Does the Taliban have connections with Al Qaeda? 

In recent months, since the US-Taliban deal in March, there have been increasingly conflicting accounts emerging from different US official voices regarding what the Taliban is doing in relation to fighting terrorism. 

“One person is saying Taliban is helping fight terrorism and the other person is saying that Taliban has ties with Al Qaeda. There is not one unified view on this issue in Washington,” the analyst says. 

But the Taliban denies both any involvement regarding the Russian bounty program, and attacks against US troops. 

“These kinds of deals with the Russian intelligence agency are baseless — our target killings and assassinations were ongoing in years before, and we did it on our own resources. That changed after our deal with the Americans, and their lives are secure and we don’t attack them,” said Zabihullah Mujahid, a Taliban spokesman. 
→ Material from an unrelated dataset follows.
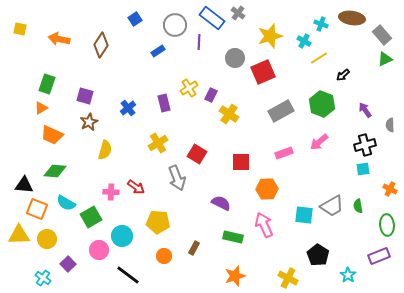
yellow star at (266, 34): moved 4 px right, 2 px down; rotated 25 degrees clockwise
There was not, however, a specific response to the recent Pentagon report. In early June, the group rebuked a previous UN document which also claimed that the Taliban holds connections with Al Qaeda. 

"The Taliban regularly consulted with Al-Qaida during negotiations with the United States and offered guarantees that it would honour their historical ties. Al-Qaida has reacted positively to the agreement, with statements from its acolytes celebrating it as a victory for the Taliban’s cause and thus for global militancy," the UN report asserted.

Alam is certain “they have some connections.” He remains unsure, however, as to whether it is a strong one.

“The Taliban is purely an Afghan movement with no interest beyond its borders while Al Qaeda is an international organisation [with global aspirations],” he concludes.